Some may ask, didn't we mention earlier that B\^2 Hub directly verifies the validity of the batch upon receipt? Why is there a need to "double-check" the ZK proof? Why not directly disclose the verification process of the batch and allow people to challenge it? Why introduce ZK proofs? This is actually to compress the computational traces sufficiently small. If the entire verification process of Layer2 transactions and the computation flow that generates state changes were disclosed in the form of logic gates and Bitcoin scripts, it would result in a massive data size. However, after ZK-ifying, the data size can be compressed to a great extent before being published.
Here is a rough summary of B\^2's workflow:
- The sequencer of B\^2 is responsible for generating new Layer2 blocks and aggregating multiple blocks into a data batch. The data batch is sent to the aggregator and validator nodes within the B\^2 Hub network.
- The aggregator sends the data batch to the prover nodes, which generate the corresponding zero-knowledge proof. The ZK proof is then sent to B\^2's DA and validator network (B\^2 Hub).
- B\^2 Hub nodes verify whether the ZK proof sent by the aggregator corresponds to the batch sent by the sequencer. If they correspond, the verification passes. The data hash and storage index of the verified batch will be sent to the Bitcoin chain by a designated B\^2 Hub node (called the Committer).
- The B\^2 Hub node will publicly disclose the entire computational process of verifying the ZK proof, sending the commitment of the computation process to the Bitcoin chain, allowing anyone to challenge it. If the challenge is successful, the B\^2 Hub node that published the commitment will face economic penalties (its UTXO on the Bitcoin chain will be unlocked and transferred to the challenger).
B\^2 Network's state validation scheme introduces both ZK and fraud proofs, which actually constitutes a hybrid state validation method. As long as there is at least one honest node off-chain willing to initiate a challenge after detecting an error, it can ensure that the state transitions of B\^2 Network are sound.
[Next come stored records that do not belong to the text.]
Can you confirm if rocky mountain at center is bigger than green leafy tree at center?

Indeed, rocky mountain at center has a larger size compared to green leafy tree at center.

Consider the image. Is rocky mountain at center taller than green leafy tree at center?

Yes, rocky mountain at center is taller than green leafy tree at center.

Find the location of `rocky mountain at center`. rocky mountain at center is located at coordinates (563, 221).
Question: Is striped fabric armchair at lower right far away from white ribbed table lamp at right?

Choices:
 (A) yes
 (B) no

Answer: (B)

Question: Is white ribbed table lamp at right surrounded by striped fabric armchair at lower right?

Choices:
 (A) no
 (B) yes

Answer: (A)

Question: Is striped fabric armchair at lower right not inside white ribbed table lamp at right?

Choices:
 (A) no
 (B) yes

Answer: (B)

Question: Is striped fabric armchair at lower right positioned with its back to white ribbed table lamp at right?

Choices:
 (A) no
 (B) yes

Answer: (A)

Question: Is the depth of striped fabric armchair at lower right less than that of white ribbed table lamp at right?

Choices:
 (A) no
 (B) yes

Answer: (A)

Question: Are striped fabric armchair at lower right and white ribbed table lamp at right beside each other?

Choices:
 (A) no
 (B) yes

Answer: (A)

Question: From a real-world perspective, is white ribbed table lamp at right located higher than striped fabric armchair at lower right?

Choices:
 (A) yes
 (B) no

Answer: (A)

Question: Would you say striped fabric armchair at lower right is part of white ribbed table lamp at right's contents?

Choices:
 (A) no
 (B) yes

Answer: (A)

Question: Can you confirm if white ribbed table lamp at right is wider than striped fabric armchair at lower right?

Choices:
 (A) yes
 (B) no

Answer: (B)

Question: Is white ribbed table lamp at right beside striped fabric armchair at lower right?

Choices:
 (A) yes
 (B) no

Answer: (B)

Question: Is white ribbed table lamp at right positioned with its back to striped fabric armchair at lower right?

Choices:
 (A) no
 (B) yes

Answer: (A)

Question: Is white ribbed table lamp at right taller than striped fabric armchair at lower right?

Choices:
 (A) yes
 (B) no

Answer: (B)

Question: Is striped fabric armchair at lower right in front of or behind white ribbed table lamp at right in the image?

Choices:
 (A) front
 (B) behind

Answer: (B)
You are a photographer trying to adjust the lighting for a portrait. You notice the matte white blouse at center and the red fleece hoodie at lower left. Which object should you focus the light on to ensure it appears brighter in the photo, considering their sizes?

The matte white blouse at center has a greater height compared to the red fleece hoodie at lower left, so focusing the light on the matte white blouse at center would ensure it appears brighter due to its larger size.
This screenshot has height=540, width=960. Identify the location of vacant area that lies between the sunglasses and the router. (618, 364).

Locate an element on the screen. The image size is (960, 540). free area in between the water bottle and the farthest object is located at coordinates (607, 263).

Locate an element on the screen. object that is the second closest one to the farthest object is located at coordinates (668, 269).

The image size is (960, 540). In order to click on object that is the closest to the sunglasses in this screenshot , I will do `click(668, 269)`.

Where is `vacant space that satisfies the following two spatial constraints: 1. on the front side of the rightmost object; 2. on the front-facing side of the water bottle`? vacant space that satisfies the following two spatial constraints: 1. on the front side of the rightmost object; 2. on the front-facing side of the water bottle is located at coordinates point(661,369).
According to members of the Western Bitcoin community, the Bitcoin mainnet may undergo appropriate forks in the future to support more computational functions. Perhaps in the future, directly verifying ZK proofs on the Bitcoin chain will become a reality, bringing a new paradigm shift to the entire Bitcoin Layer2. As a universal DA layer and validation layer, B\^2 Hub can not only serve as a dedicated module for B\^2 Network but also empower other Bitcoin Layer2s. In the great contest of Bitcoin Layer2, off-chain functionality expansion layers will become increasingly important, and the emergence of B\^2 Hub and BTCKB may just be the tip of the iceberg for these functionality expansion layers.